Sous le règne du jeune Édouard VI, fils de Henri VIII et de Jeanne Seymour, les Anglais furent protestants, parce que le prince et son conseil le furent, et que l’esprit de réforme avait jeté partout des racines. Cette Église était alors un mélange de sacramentaires et de luthériens ; mais personne ne fut persécuté pour sa foi, hors deux pauvres femmes anabaptistes, que l’archevêque de Cantorbéry, Cranmer, qui était luthérien, s’obstina à faire brûler, ne prévoyant pas qu’un jour il périrait par le même supplice. Le jeune roi ne voulait pas consentir à l’arrêt porté contre une de ces infortunées : il résista longtemps ; il signa en pleurant. Ce n’était pas assez de verser des larmes, il fallait ne pas signer ; mais il n’était âgé que de quatorze ans, et ne pouvait avoir de volonté ferme ni dans le mal ni dans le bien.

Ceux que l’on appelait alors anabaptistes en Angleterre sont les pères de ces quakers pacifiques, dont la religion a été tant tournée en ridicule, et dont on a été forcé de respecter les mœurs.

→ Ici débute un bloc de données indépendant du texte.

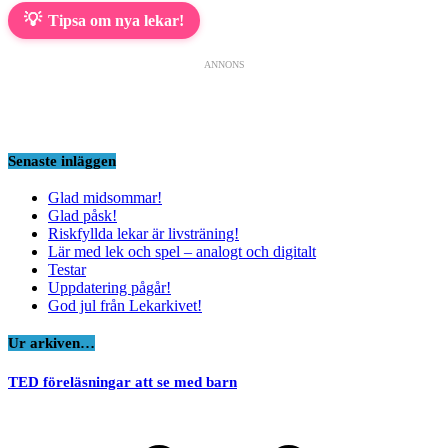
💡
Tipsa om nya lekar!
ANNONS
Senaste inläggen
Glad midsommar!
Glad påsk!
Riskfyllda lekar är livsträning!
Lär med lek och spel – analogt och digitalt
Testar
Uppdatering pågår!
God jul från Lekarkivet!
Ur arkiven…
TED föreläsningar att se med barn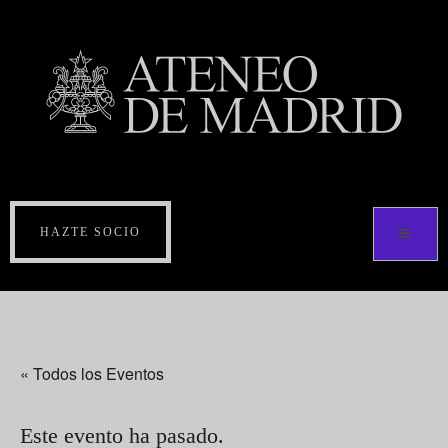
HAZTE SOCIO
« Todos los Eventos
Este evento ha pasado.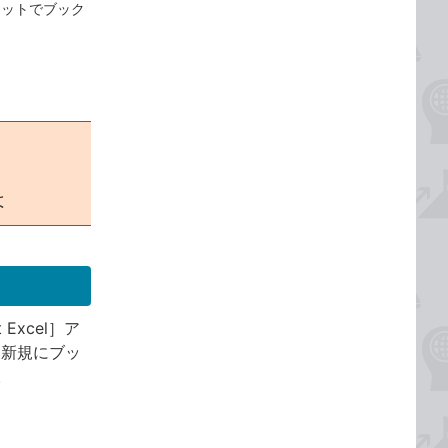
レットでブック
は
Excel］ア
、新規にブッ
。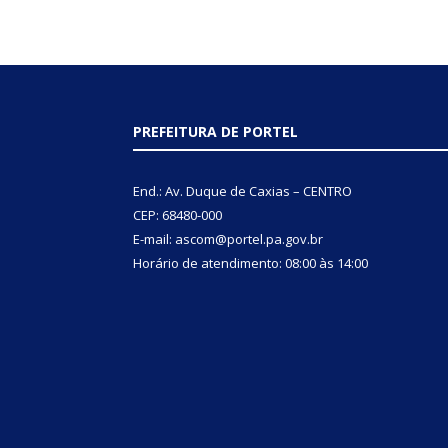
PREFEITURA DE PORTEL
End.: Av. Duque de Caxias – CENTRO
CEP: 68480-000
E-mail: ascom@portel.pa.gov.br
Horário de atendimento: 08:00 às 14:00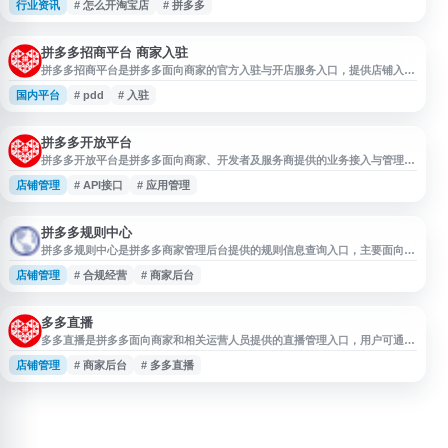
行业资讯
# 怎么开淘宝店
# 拼多多
推广、运营工具推荐、培训课程、行业资讯和实操经验等内容，帮助卖家获取
电商运营干货、学习经营方法并了解行业动态。
拼多多招商平台 商家入驻
拼多多招商平台是拼多多面向商家的官方入驻与开店服务入口，提供店铺入
驻、商家登录、资质提交、开店流程指引等功能。平台适用于希望在拼多多商
国内平台
# pdd
# 入驻
城开展电商经营的个人或企业商家，可用于了解招商政策、店铺类型、入驻要
求及相关运营服务。
拼多多开放平台
拼多多开放平台是拼多多面向商家、开发者及服务商提供的业务接入与管理入
口，支持应用管理、接口对接、店铺及订单相关能力调用等功能。平台围绕拼
店铺管理
# API接口
# 应用管理
多多电商生态，帮助用户进行系统集成、业务开发和运营管理，适用于需要接
入拼多多后台能力的企业和开发者。
拼多多规则中心
拼多多规则中心是拼多多商家管理后台提供的规则信息查询入口，主要面向平
台商家、运营人员及相关从业者，帮助用户了解拼多多平台的经营规范、商品
店铺管理
# 合规经营
# 商家后台
发布、交易管理、售后服务、违规处理等规则内容。用户可通过该页面获取平
台规则说明和管理要求，便于合规经营、规范店铺运营并及时关注规则更新。
多多直播
多多直播是拼多多面向商家和相关运营人员提供的直播管理入口，用户可通过
该页面登录拼多多管理后台，进行直播相关的业务管理与运营操作。拼多多是
店铺管理
# 商家后台
# 多多直播
以拼团模式为特色的社交电商平台，支持用户与朋友、家人、邻居等共同拼团
购买商品，覆盖多类消费场景。该入口适合需要开展拼多多直播带货、店铺运
营和电商管理的用户访问。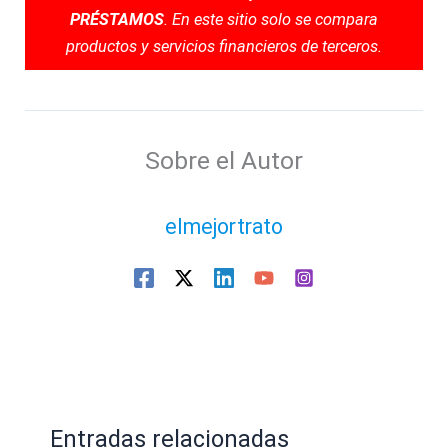
PRÉSTAMOS
. En este sitio solo se compara
productos y servicios financieros de terceros.
Sobre el Autor
elmejortrato
Entradas relacionadas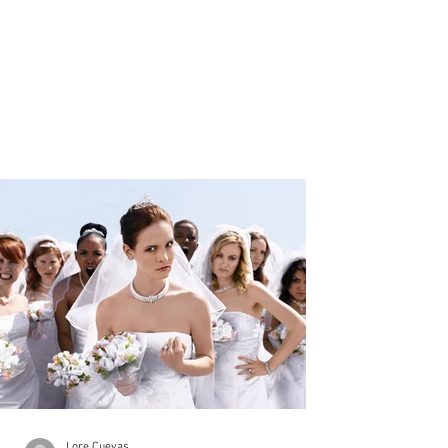
Lore Cuevas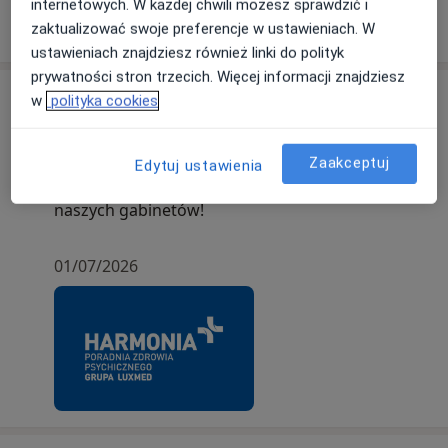
internetowych. W każdej chwili możesz sprawdzić i
Pokaż więcej
o doświadczeniu
zaktualizować swoje preferencje w ustawieniach. W
ustawieniach znajdziesz również linki do polityk
prywatności stron trzecich. Więcej informacji znajdziesz
Aktualności
w
polityka cookies
lek. Agata Uler
Mikołaja Kopernika 21/2, 00-359 Warszawa
Zaakceptuj
Edytuj ustawienia
Pomagamy znaleźć równowagę, zapraszamy do
naszych gabinetów!
01/07/2026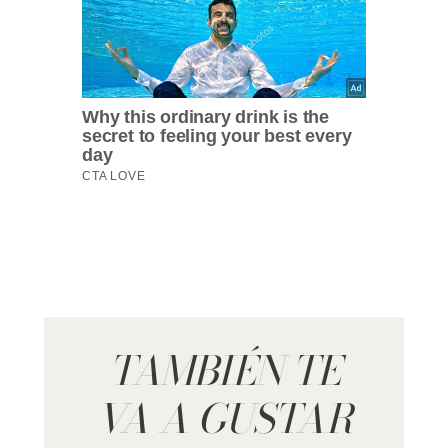
TAMBIÉN TE
VA A GUSTAR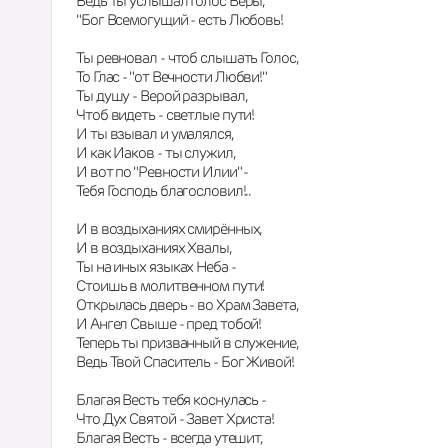
Ведь ты услышал Голос Веры,
"Бог Всемогущий - есть Любовь!
Ты ревновал - чтоб слышать Голос,
То Глас - "от Вечности Любви!"
Ты душу - Верой разрывал,
Чтоб видеть - светлые пути!
И ты взывал и умалялся,
И как Иаков - ты служил,
И вот по "Ревности Илии" -
Тебя Господь благословил!..
И в воздыханиях смирённых,
И в воздыханиях Хвалы,
Ты на иных языках Неба -
Стоишь в молитвенном пути!
Открылась дверь - во Храм Завета,
И Ангел Свыше - пред тобой!
Теперь ты призванный в служение,
Ведь Твой Спаситель - Бог Живой!
Благая Весть тебя коснулась -
Что Дух Святой - Завет Христа!
Благая Весть - всегда утешит,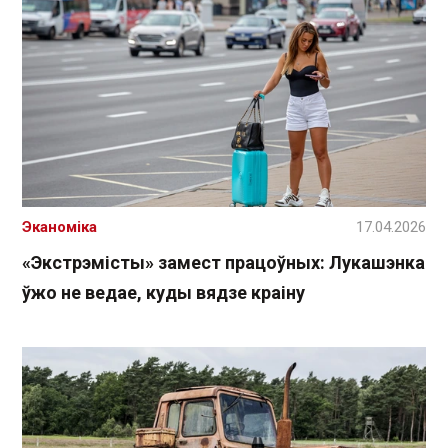
Эканоміка
17.04.2026
«Экстрэмісты» замест працоўных: Лукашэнка
ўжо не ведае, куды вядзе краіну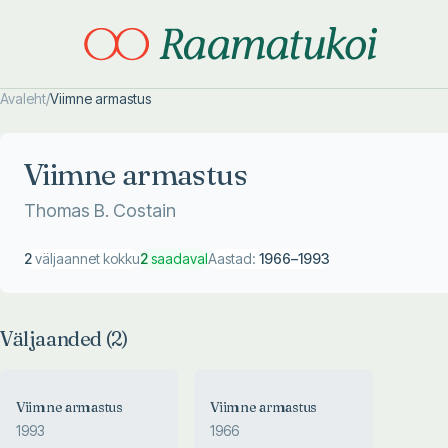
Avaleht
/
Viimne armastus
Otsi täpsemalt
Otsi täpsemalt
Viimne armastus
Thomas B. Costain
2
väljaannet kokku
2
saadaval
Aastad:
1966
–
1993
Väljaanded (
2
)
Viimne armastus
Viimne armastus
1993
1966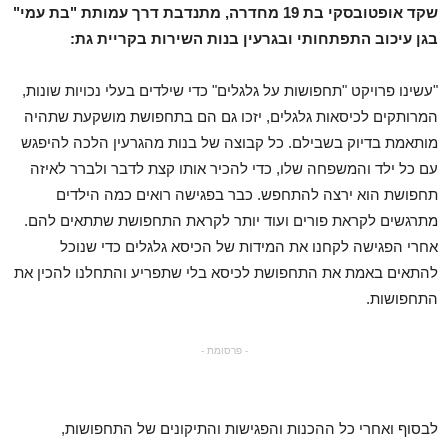
שקד אופטובסקי בת 19 מחדרה, מתנדבת דרך עמותת "בת עמי"
בגן עיכוב התפתחותי ובגרעין בנות השירות בקריית גת:
"עשינו פרויקט "תחפושות על גלגלים" כדי שילדים בעלי נכויות שונות,
המרותקים לכיסאות גלגלים, יזכו גם הם בתחפושת מושקעת שתהיה
מותאמת בדיוק בשבילם. כל קבוצה של בנות מהגרעין הלכה להיפגש
עם כל ילד והמשפחה שלו, כדי להכיר אותו קצת לדבר ולברר לאיזה
תחפושת הוא ירצה להתחפש. כבר בפגישה רואים כמה הילדים
מתרגשים לקראת פורים ועוד יותר לקראת התחפושת שתתאים להם.
אחרי הפגישה לקחנו את המידות של הכיסא גלגלים כדי שנוכל
להתאים באמת את התחפושת לכיסא בלי שתפריע והתחלנו להכין את
התחפושות.
- פרסומת -
לבסוף ואחרי כל ההכנות והפגישות והתיקונים של התחפושות,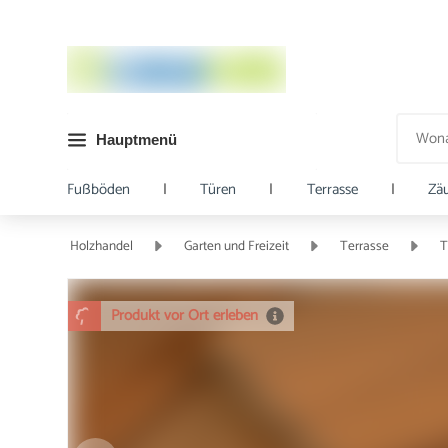
Hauptmenü
Fußböden
|
Türen
|
Terrasse
|
Zä
Holzhandel
Garten und Freizeit
Terrasse
T
Produkt vor Ort erleben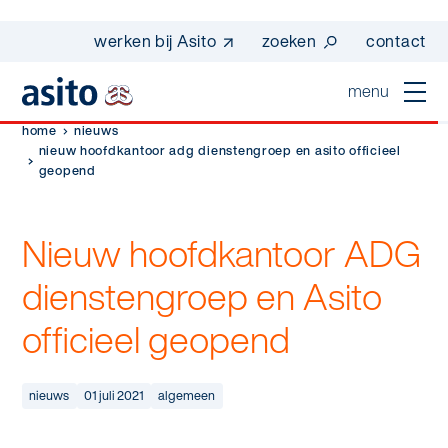
werken bij Asito
zoeken
contact
menu
home
nieuws
home
nieuw hoofdkantoor adg dienstengroep en asito officieel
geopend
sluiten
diensten
Nieuw hoofdkantoor ADG
Suggesties
Dagelijkse schoonmaak
sectoren
dienstengroep en Asito
werken bij asito
Interieurreiniging
officieel geopend
one go - werk beter samen met one go
In de buurt
wij zijn Asito
Vloerreiniging
co2-uitstoot rapportage 2023
Industrie
Wij zijn Asito
nieuws
01 juli 2021
algemeen
op weg naar volledig circulair in 2030 met
Schoonmaak
duurzame bedrijfskleding
Mobiliteit
Ons verhaal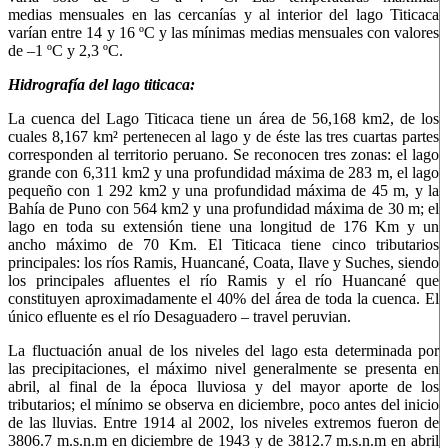
medias mensuales en las cercanías y al interior del lago Titicaca
varían entre 14 y 16 ºC y las mínimas medias mensuales con valores
de –1 ºC y 2,3 ºC.
Hidrografía del lago titicaca:
La cuenca del Lago Titicaca tiene un área de 56,168 km2, de los
cuales 8,167 km² pertenecen al lago y de éste las tres cuartas partes
corresponden al territorio peruano. Se reconocen tres zonas: el lago
grande con 6,311 km2 y una profundidad máxima de 283 m, el lago
pequeño con 1 292 km2 y una profundidad máxima de 45 m, y la
Bahía de Puno con 564 km2 y una profundidad máxima de 30 m; el
lago en toda su extensión tiene una longitud de 176 Km y un
ancho máximo de 70 Km. El Titicaca tiene cinco tributarios
principales: los ríos Ramis, Huancané, Coata, Ilave y Suches, siendo
los principales afluentes el río Ramis y el río Huancané que
constituyen aproximadamente el 40% del área de toda la cuenca. El
único efluente es el río Desaguadero – travel peruvian.
La fluctuación anual de los niveles del lago esta determinada por
las precipitaciones, el máximo nivel generalmente se presenta en
abril, al final de la época lluviosa y del mayor aporte de los
tributarios; el mínimo se observa en diciembre, poco antes del inicio
de las lluvias. Entre 1914 al 2002, los niveles extremos fueron de
3806.7 m.s.n.m en diciembre de 1943 y de 3812.7 m.s.n.m en abril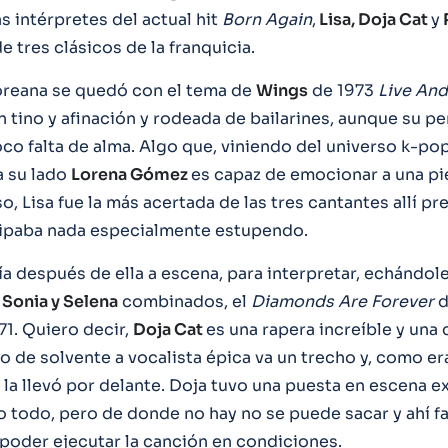
s intérpretes del actual hit
Born
Again
,
Lisa, Doja Cat
y
 tres clásicos de la franquicia.
coreana se quedó con el tema de
Wings
de 1973
Live And
n tino y afinación y rodeada de bailarines, aunque su 
oco falta de alma. Algo que, viniendo del universo k-p
a su lado
Lorena Gómez
es capaz de emocionar a una pi
o, Lisa fue la más acertada de las tres cantantes allí pr
cipaba nada especialmente estupendo.
a después de ella a escena, para interpretar, echándol
e
Sonia y Selena
combinados, el
Diamonds Are Forever
71. Quiero decir,
Doja Cat
es una rapera increíble y una
o de solvente a vocalista épica va un trecho y, como er
 la llevó por delante. Doja tuvo una puesta en escena ex
o todo, pero de donde no hay no se puede sacar y ahí fal
 poder ejecutar la canción en condiciones.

Ils ressemblaient très-peu par les dogmes, et encore moins par leur conduite, à ces anabaptistes d’Allemagne, ramas d’hommes rustiques et féroces que nous avons vus pousser les fureurs d’un fanatisme sauvage aussi loin que peut aller la nature humaine abandonnée à elle-même. Les anabaptistes anglais n’avaient point encore de corps de doctrine arrêté ; aucune secte établie populairement n’en peut jamais avoir qu’à la longue ; mais ce qui est très-extraordinaire, c’est que, se croyant chrétiens, et ne se piquant nullement de philosophie, ils n’étaient réellement que des déistes : car ils ne reconnaissaient Jésus-Christ que comme un homme à qui Dieu avait daigné donner des lumières plus

  1. L’ouvrage de lord Edward Herbert de Sherbury, où se trouve le discours qu’analyse Voltaire, parut sous ce titre : Historia vitæ et imperii Henrici VIII, Londini, 1659, in-folio. La seconde édition est de 1666 ; la troisième, en anglais, de 1683. (N. B.)